Chamber of Commerce board director Steve Rouxel stated: ‘It’s evident that P&R have listened to some of the views of Chamber in the plans they have published. But the reality is undeniable, to fund our future, GST or higher income taxes, alongside tax reform and other measures are necessary.’

However he did have concerns.

‘To say that P&R’s attempt at articulating cost savings was short of detail would be doing an injustice to the words “short” and “detail”,’ he said.

‘Alongside other cost saving measures, we would urge P&R to investigate the measures we propose, particularly civil service pension reform, as a matter of urgency to achieve cost savings in line with global public sector pension reform developments.’

Policy & Resources is attempting to save £10m. to £16m. a year over the next four years. In yesterday’s Guernsey Press P&R member Dave Mahoney said they had been surveying islanders for their ideas on savings.

Chamber stated that one of P&R’s major problems was that GST had a significant public relations problem.

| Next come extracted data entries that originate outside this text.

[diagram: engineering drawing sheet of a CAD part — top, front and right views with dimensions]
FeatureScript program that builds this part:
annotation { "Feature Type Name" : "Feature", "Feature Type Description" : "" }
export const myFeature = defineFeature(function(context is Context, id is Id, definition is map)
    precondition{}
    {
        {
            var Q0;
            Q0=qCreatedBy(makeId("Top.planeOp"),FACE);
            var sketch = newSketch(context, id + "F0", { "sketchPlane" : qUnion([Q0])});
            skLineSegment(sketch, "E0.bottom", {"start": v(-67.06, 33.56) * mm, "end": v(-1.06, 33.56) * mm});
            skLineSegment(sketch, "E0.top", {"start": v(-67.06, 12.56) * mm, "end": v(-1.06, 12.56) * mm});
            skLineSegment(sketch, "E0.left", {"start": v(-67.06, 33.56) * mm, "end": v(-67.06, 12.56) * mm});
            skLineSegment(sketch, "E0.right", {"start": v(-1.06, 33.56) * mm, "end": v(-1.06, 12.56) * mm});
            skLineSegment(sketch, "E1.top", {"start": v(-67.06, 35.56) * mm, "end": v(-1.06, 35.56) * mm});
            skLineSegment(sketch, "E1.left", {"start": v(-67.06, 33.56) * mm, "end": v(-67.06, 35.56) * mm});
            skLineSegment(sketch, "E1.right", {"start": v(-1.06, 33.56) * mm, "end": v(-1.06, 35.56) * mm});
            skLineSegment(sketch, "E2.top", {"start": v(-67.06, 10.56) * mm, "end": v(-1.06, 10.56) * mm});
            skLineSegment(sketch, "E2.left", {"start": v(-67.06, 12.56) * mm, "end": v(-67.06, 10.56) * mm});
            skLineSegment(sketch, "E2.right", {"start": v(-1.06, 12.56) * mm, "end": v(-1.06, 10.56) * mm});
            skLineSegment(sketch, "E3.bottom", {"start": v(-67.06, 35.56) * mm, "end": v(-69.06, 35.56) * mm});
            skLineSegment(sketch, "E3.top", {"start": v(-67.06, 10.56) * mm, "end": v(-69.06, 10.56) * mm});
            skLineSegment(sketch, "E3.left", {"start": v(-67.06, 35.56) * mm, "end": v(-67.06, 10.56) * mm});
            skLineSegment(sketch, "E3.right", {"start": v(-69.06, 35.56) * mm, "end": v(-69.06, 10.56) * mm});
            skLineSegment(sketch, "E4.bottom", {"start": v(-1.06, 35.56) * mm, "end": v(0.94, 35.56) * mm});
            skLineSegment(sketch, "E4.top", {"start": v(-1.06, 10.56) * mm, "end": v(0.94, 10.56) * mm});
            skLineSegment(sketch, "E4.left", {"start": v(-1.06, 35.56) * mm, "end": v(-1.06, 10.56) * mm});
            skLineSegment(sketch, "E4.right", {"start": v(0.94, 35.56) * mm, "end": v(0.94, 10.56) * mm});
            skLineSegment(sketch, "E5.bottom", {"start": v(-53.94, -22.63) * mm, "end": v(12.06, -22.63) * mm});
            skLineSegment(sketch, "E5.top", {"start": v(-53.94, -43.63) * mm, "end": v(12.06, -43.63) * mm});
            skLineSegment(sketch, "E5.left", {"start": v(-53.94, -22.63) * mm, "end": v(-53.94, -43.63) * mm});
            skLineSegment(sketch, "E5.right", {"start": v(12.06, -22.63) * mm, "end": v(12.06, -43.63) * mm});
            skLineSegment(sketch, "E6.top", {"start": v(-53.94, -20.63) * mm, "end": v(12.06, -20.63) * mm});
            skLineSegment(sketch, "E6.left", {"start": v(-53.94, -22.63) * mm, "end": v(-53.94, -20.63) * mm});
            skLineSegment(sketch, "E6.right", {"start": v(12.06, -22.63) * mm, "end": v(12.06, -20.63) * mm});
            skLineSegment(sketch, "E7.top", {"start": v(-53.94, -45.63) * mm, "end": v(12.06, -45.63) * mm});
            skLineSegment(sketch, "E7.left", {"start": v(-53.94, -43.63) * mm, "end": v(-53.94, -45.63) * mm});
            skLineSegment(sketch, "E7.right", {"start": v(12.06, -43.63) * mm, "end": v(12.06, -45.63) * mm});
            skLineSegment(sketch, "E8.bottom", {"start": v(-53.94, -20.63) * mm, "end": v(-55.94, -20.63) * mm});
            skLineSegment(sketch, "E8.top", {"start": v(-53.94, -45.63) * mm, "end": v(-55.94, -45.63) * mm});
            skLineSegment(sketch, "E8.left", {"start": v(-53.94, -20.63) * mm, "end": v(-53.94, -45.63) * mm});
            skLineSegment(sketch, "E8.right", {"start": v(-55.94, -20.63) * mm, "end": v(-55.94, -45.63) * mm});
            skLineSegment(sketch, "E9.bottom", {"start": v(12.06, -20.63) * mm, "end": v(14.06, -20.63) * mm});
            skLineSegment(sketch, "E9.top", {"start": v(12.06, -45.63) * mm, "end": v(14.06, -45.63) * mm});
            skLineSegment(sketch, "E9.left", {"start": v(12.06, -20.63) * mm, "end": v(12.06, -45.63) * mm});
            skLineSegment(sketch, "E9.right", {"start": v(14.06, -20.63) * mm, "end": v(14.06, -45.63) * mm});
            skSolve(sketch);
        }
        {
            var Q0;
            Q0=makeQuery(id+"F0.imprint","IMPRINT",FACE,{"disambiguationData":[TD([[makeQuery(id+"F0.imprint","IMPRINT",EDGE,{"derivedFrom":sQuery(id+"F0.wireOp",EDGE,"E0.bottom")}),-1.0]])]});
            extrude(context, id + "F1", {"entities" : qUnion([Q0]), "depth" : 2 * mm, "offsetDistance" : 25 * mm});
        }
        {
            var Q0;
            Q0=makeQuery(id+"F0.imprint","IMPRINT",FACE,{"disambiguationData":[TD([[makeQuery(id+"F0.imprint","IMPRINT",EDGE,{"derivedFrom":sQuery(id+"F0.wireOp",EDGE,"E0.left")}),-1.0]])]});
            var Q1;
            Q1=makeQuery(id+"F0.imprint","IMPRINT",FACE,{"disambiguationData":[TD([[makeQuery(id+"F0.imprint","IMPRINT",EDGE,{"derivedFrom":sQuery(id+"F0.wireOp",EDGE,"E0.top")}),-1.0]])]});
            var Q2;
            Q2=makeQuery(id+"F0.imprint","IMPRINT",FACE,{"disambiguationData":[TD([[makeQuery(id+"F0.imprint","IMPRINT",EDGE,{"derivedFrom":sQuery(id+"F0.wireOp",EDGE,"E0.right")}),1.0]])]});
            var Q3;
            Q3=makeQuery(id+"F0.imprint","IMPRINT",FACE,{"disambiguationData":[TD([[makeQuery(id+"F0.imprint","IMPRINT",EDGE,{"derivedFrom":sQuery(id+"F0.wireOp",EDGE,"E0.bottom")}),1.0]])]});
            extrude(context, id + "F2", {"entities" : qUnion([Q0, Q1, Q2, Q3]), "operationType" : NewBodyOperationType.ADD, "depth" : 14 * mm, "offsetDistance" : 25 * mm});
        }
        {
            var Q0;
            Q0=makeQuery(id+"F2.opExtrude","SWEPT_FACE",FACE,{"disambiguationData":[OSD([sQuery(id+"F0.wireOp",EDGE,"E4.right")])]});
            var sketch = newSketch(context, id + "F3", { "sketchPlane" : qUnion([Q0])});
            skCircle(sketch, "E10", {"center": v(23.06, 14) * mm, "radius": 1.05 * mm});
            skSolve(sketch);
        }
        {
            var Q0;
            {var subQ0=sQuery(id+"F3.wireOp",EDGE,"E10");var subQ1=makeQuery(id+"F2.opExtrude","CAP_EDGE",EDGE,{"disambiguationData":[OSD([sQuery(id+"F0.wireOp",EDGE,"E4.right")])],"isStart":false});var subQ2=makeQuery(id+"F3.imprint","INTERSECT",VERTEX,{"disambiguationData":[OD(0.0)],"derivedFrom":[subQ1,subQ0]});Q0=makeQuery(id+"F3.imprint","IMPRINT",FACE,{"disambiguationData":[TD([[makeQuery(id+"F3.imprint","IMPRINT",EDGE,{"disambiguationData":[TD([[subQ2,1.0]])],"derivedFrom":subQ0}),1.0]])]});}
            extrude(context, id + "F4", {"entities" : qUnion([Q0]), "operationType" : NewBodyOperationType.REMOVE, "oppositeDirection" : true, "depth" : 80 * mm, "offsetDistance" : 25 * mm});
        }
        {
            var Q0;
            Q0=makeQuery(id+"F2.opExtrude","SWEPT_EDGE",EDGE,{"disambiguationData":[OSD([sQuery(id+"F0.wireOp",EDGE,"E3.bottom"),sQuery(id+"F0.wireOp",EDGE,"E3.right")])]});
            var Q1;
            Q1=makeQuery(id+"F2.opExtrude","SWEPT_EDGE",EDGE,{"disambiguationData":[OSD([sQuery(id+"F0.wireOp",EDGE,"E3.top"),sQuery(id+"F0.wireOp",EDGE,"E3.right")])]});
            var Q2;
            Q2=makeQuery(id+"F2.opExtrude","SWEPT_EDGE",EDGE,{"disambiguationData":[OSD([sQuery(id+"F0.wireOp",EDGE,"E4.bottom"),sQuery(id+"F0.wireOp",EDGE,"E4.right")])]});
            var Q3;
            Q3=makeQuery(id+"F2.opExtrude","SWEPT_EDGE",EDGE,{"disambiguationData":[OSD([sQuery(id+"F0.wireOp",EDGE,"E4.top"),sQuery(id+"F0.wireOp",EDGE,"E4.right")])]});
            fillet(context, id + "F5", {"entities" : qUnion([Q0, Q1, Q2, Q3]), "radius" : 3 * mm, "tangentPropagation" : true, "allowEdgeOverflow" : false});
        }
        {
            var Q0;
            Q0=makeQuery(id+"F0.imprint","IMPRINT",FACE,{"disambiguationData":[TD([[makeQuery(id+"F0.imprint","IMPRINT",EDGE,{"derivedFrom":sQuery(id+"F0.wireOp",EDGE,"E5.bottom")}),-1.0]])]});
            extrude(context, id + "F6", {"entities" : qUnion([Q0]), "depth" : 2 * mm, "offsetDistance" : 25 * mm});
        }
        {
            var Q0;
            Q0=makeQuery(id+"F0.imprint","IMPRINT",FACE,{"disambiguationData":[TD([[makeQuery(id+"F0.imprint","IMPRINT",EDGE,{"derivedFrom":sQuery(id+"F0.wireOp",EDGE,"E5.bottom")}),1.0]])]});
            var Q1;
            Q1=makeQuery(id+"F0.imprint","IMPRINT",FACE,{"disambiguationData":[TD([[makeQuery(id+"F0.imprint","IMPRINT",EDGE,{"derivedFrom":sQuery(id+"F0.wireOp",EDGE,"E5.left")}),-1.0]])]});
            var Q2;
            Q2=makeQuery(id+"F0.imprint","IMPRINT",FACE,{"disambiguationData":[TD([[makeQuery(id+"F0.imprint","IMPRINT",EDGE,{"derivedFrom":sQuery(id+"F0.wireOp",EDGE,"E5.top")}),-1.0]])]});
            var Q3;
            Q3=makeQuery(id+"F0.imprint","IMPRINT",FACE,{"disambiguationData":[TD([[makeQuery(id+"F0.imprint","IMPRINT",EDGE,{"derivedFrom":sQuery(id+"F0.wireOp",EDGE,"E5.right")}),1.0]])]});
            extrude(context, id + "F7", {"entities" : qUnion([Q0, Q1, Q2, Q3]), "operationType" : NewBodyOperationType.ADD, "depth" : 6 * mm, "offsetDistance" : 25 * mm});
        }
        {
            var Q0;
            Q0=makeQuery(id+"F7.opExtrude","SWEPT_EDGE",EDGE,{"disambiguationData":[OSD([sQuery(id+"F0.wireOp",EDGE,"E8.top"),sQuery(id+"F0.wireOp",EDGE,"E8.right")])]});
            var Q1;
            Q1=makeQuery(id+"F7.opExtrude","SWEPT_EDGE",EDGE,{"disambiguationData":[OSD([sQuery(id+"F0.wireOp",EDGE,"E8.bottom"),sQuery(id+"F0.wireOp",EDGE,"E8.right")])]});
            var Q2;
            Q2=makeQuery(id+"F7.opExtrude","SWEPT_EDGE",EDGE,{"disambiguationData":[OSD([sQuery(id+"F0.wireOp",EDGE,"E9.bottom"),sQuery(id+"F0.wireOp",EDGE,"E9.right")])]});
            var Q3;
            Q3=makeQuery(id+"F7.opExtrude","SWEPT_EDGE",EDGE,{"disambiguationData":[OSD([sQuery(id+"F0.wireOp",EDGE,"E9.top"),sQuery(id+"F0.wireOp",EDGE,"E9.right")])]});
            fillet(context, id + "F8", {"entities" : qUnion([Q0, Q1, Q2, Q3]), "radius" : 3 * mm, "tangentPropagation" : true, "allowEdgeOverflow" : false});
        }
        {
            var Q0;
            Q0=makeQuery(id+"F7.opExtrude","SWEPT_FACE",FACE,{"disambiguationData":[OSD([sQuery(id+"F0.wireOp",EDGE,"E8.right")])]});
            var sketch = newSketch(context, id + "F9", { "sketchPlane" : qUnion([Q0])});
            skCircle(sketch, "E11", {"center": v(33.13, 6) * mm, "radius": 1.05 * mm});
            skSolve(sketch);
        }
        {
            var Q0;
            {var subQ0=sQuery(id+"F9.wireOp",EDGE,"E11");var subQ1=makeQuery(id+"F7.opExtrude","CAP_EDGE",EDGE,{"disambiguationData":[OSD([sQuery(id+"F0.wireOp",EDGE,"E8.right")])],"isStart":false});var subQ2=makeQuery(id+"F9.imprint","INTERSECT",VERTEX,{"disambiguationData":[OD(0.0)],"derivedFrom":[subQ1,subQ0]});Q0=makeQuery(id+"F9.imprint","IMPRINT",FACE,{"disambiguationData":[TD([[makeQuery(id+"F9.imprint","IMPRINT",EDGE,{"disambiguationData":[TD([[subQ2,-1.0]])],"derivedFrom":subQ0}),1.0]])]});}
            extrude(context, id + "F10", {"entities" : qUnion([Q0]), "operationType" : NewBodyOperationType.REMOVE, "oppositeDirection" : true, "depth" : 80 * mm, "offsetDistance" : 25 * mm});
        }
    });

‘P&R’s argument in January was, we need GST or else, rather than focusing on the benefits that introduction of the tax could bring,’ the statement from Chamber stated.

‘The people of Guernsey, do not like being told that they must have it or else. In the view of the Chamber executive, deputies who take the time to read the billet – not all of them do – and understand it, are more likely to be persuaded that action does need to be taken on tax rises.

'Some may also be persuaded that GST is the right tax. However, P&R needs to win the hearts and minds of the public if they are to translate votes and that is a big task.’

  • A survey of Chamber members has now been launched. It asks them if they are convinced that there is a significant gap between government income and costs, and if they agree with the Chamber executive view that the full tax reform package was the most viable option proposed.